The inference pipeline consists of the input video acquired using an RGB camera installed on the conveyor belt or in a simulated environment, a pre-processing block, a trained model, and a post processing block. With a trained model, we deployed it for inference on new images (synthetic/real world images). The model processes the frame in real-time by detecting defects and drawing bounding boxes around them. It also classifies the bottles as defective if it detects anyone of the labels from no-cap, crumbled and no-label. If the label is present, it then checks for defects such as label misprint, rolled tape, inverted label and partial printing using OCR and other image processing techniques. If none of these defects are present, it classifies the bottle as non-defective. We integrate the defect detection system seamlessly into the production line, automating the quality control processes.
Results and Conclusion
Figure 7 shows the inference results on a single frame of synthetic video data generated using ISAAC Sim. The bottles are placed on a moving conveyor belt. The model performs inference on each image, the output consists of bounding boxes with labels such as bottle, cap and label and its corresponding confidence score as shown in figure 7 (b). In figure 7 (c), the bottles with no-cap, no-label and partial label are labelled defective (red bounding box) while bottles with cap and good label are non-defective (green bounding box). Similarly, figure 8 shows the classification result on the real-world data.

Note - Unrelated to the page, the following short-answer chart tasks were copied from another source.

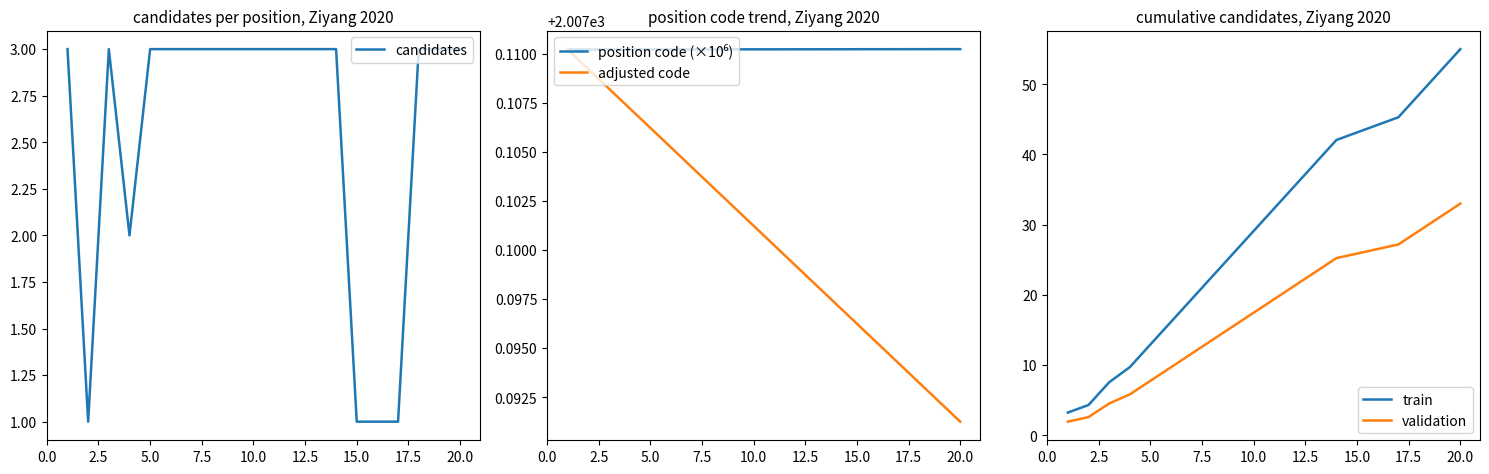

At which label is adjusted code closest to 2007?

20.0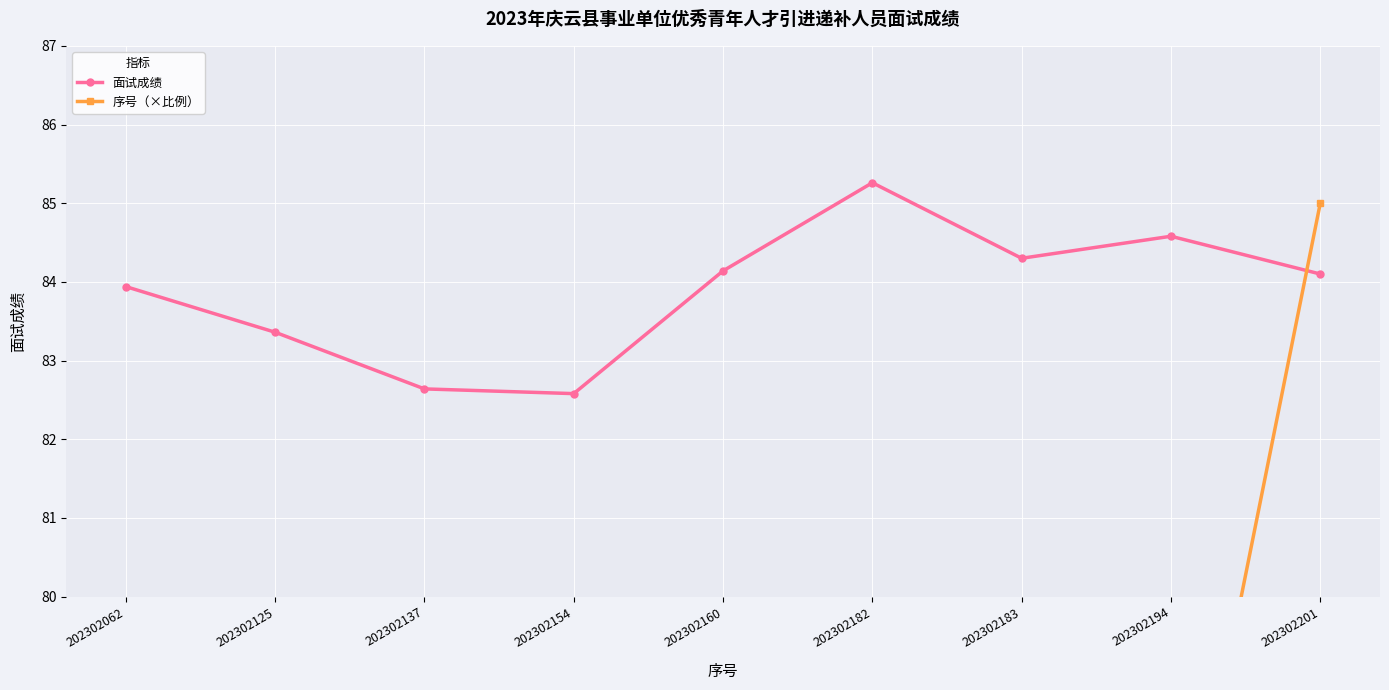

What is the maximum value shown in the chart?

85.3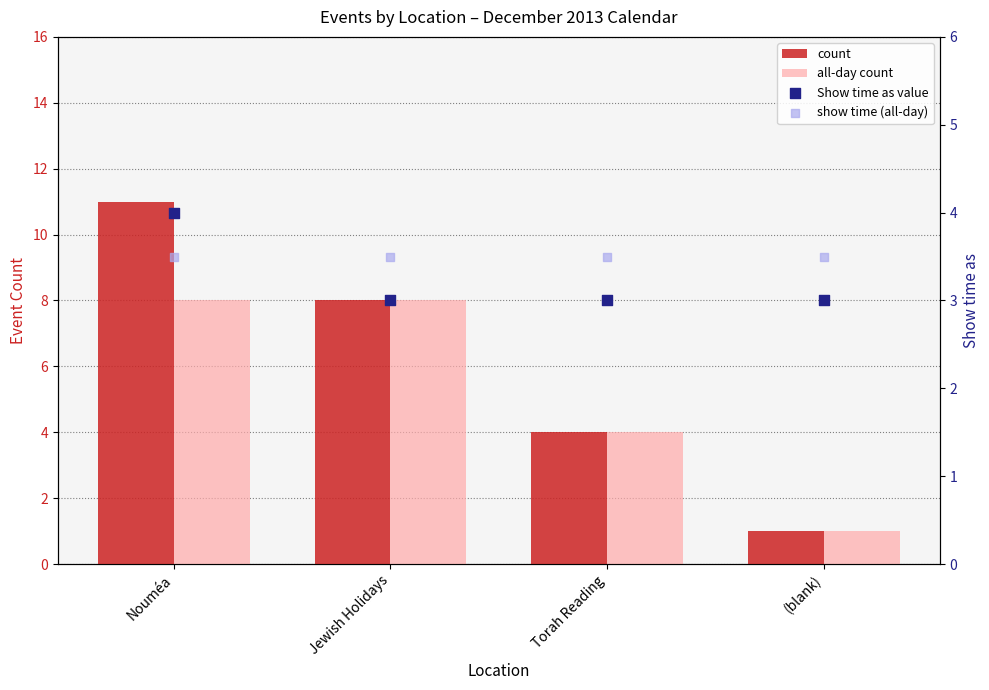

Which series reaches the minimum Y coordinate?

count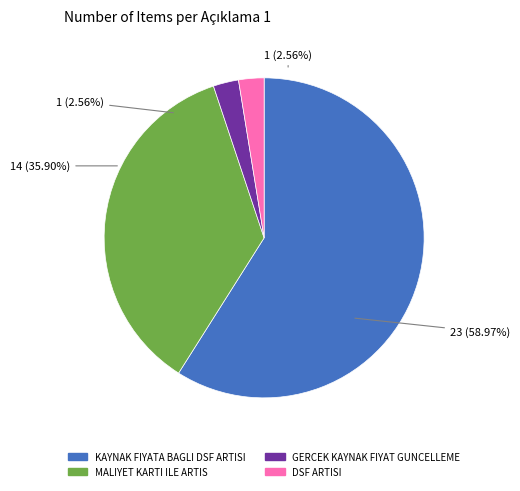

Which has a higher value, DSF ARTISI or GERCEK KAYNAK FIYAT GUNCELLEME?

DSF ARTISI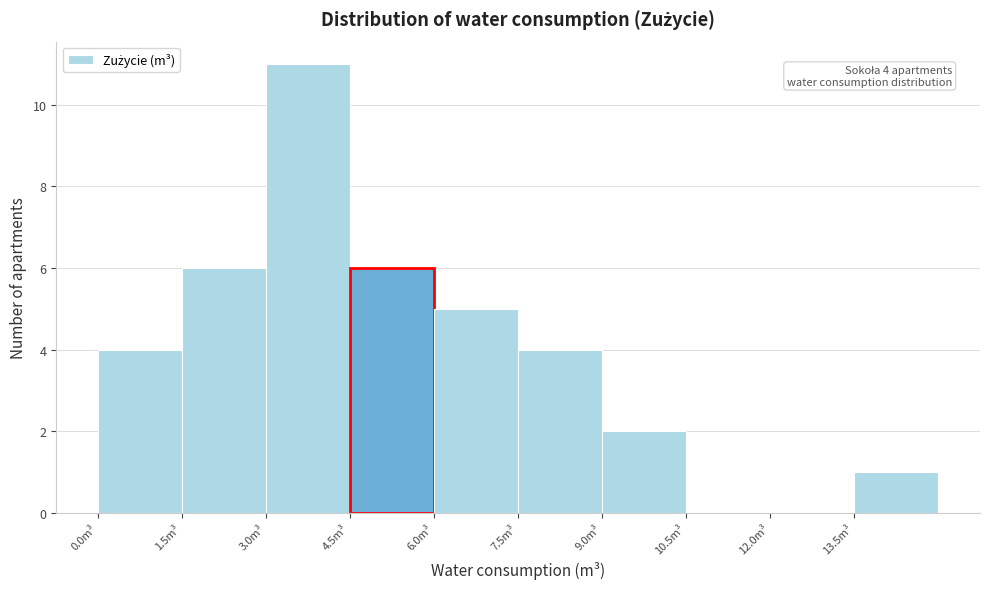

Which range on the x-axis has the tallest bar?

3.0 to 4.5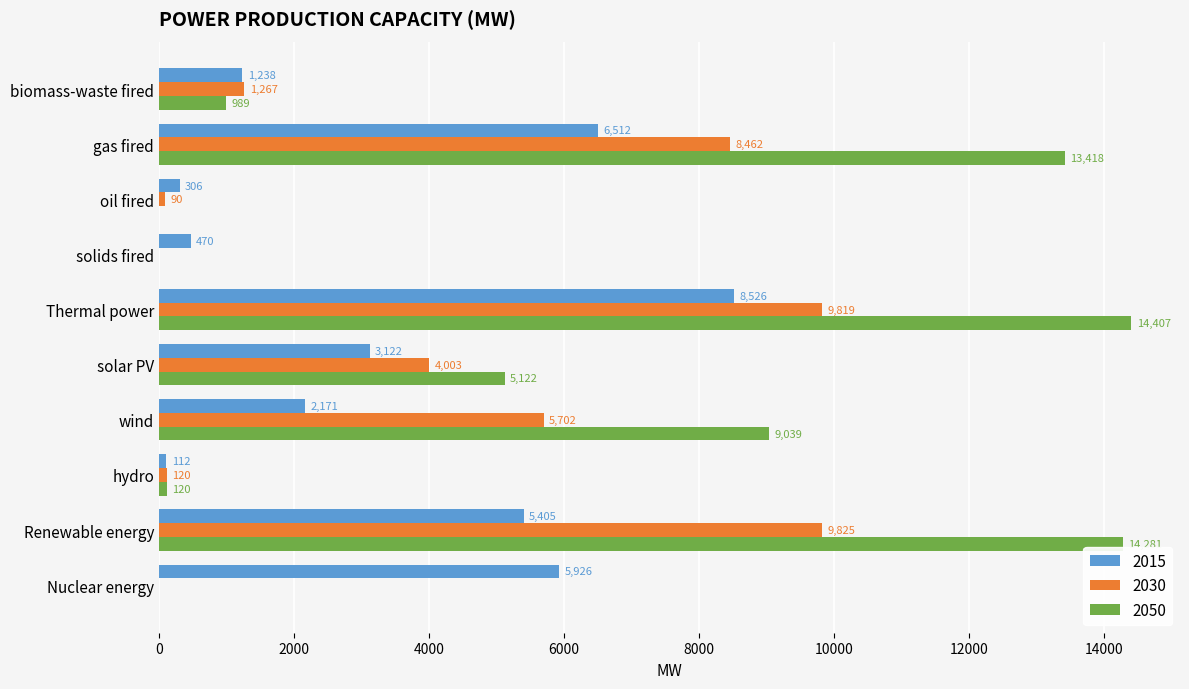

How many series are shown in this chart?

3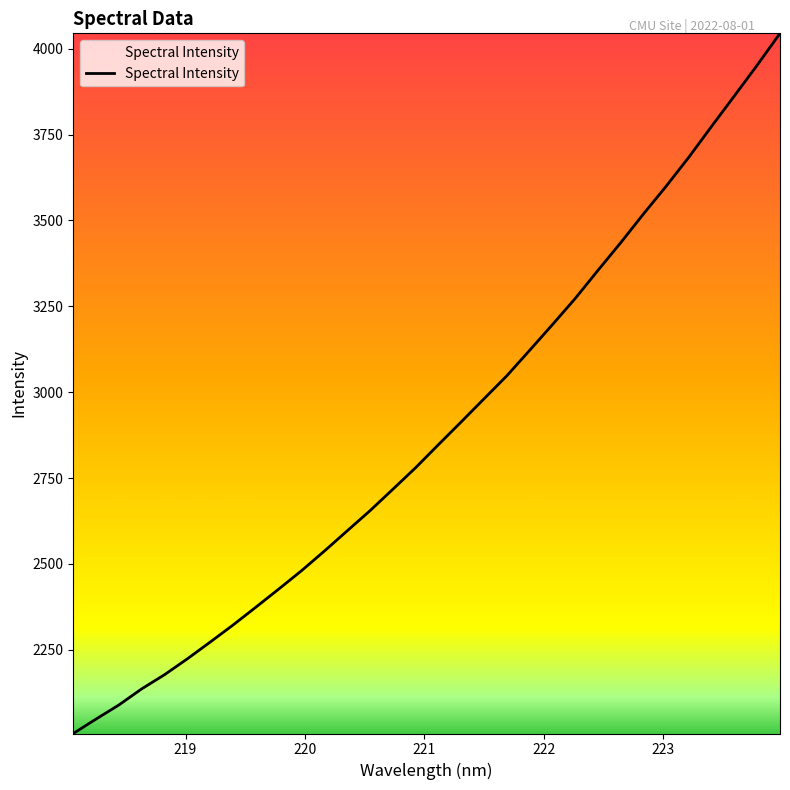

Is this an area chart (filled region under the line)?

No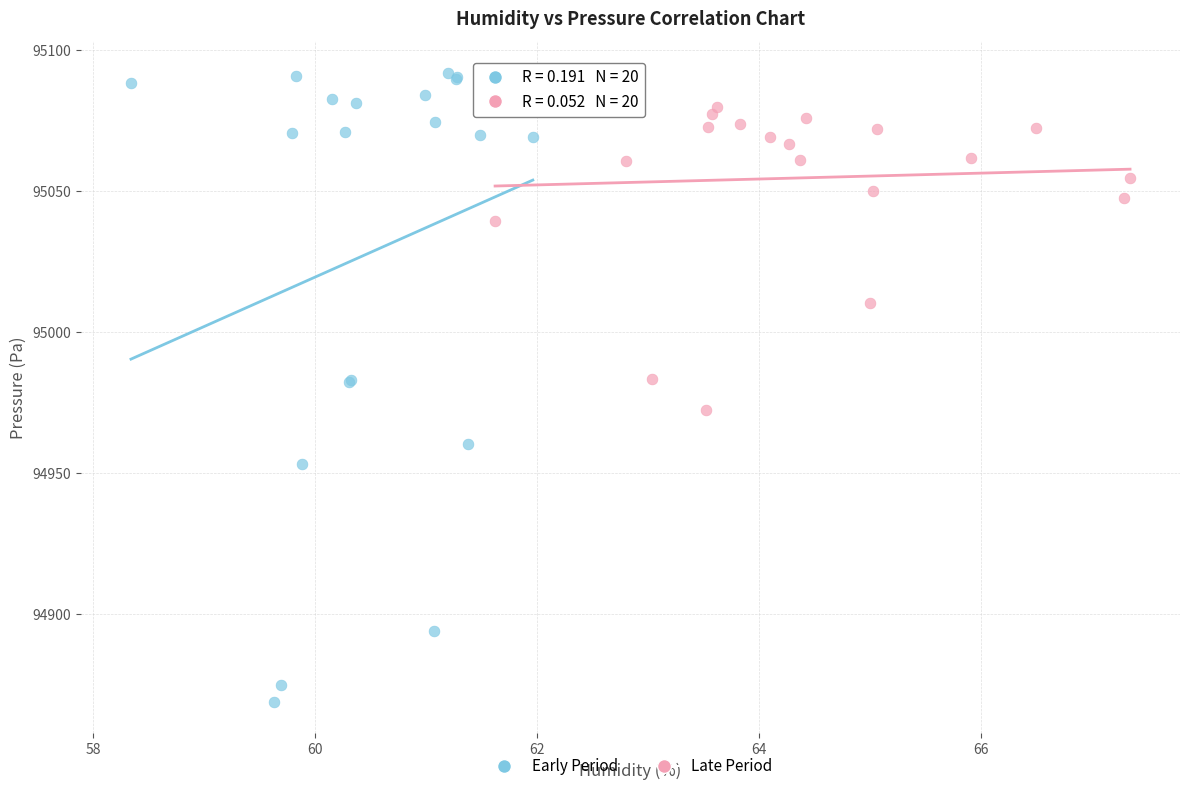

Which series has the largest Y range (max minus min)?

Early Period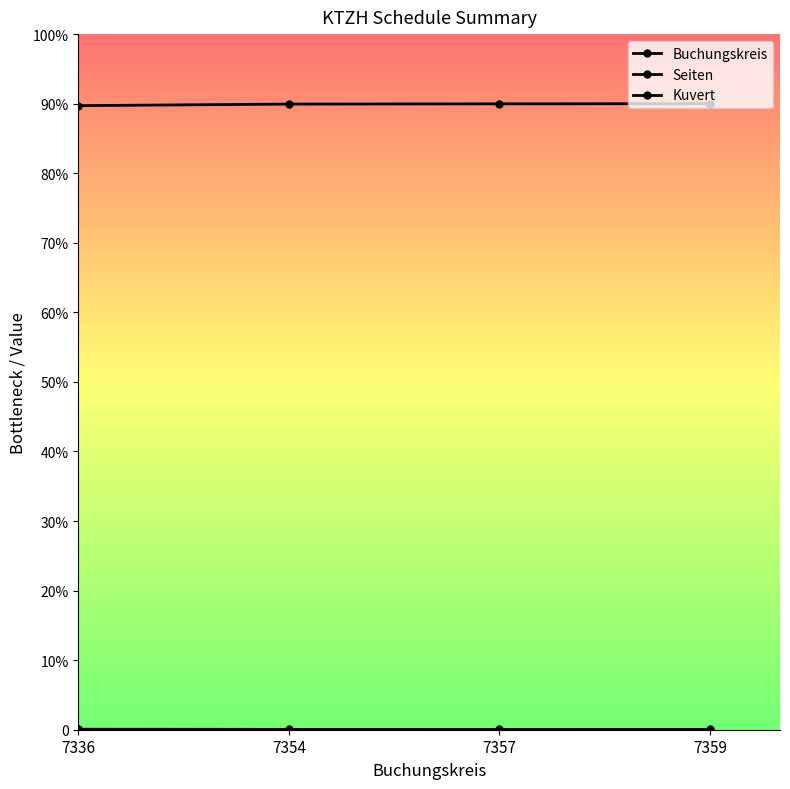

Does the chart have visible grid lines?

No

Figure 7. Inference results on synthetic data. (a) Input Image, (b) Model output and (c) Defective/non-defective classification.
Figure 8. Inference results on real world data. (a) Input Image, (b) Model output and (c) Defective/non-defective classification.
In this blog, we have explored how a defect detection model can be easily trained using a digital twin and a simulator. We have also trained a YOLOv7 detector in a bottle defect detection use case as a proof-of-concept. The model trained on the dataset achieved 94 percent accuracy. This will be further enhanced by deploying the same pipeline on EIC-AMR equipped with manipulation arms.